▸ **TASK**
Copy word for word every line from the very start of the items up to and including the line with "egyértelművé teszik, hogy egy prémiu".

★ ★ ★ ★

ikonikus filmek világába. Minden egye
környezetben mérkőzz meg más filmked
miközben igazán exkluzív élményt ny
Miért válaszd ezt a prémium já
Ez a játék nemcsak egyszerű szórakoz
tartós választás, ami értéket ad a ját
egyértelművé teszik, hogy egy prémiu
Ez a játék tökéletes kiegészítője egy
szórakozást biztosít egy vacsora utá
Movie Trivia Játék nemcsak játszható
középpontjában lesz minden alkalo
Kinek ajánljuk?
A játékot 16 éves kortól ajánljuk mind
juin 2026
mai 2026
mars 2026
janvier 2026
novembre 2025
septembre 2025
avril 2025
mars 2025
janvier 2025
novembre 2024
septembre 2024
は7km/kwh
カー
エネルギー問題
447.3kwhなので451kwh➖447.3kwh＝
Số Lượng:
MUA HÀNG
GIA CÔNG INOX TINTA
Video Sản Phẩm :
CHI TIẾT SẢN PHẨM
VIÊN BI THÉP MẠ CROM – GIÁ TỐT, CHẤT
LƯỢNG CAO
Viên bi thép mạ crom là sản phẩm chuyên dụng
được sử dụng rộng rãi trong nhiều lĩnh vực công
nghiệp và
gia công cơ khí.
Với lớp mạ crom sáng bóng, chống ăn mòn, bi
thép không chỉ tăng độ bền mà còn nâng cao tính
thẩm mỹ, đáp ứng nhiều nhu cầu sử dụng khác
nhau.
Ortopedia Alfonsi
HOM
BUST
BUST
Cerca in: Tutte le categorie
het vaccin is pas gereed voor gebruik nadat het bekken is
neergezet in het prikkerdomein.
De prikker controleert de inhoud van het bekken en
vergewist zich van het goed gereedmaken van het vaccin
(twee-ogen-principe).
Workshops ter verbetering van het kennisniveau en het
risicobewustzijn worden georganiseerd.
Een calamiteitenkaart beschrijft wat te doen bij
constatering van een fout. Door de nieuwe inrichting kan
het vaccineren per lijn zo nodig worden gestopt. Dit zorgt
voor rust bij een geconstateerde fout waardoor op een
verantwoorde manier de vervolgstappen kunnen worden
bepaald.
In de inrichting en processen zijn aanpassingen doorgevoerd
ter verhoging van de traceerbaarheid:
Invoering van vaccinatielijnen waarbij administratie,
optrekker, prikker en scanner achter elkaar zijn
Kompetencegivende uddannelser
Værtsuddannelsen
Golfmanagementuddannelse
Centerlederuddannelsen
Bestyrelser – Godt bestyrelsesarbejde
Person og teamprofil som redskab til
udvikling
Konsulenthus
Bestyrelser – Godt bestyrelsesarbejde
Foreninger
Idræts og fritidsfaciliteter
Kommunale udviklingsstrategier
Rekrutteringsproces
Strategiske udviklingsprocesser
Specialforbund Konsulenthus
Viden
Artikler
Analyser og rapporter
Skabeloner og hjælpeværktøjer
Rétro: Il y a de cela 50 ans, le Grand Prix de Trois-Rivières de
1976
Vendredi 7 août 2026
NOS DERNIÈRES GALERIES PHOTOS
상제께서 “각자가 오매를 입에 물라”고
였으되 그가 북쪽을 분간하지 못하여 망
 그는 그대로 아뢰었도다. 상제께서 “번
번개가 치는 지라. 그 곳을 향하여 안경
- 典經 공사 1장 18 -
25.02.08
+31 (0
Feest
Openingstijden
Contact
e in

★ ★ ★ ★

▸ **RESULT OF THIS TASK**
ikonikus filmek világába. Minden egye
környezetben mérkőzz meg más filmked
miközben igazán exkluzív élményt ny
Miért válaszd ezt a prémium já
Ez a játék nemcsak egyszerű szórakoz
tartós választás, ami értéket ad a ját
egyértelművé teszik, hogy egy prémiu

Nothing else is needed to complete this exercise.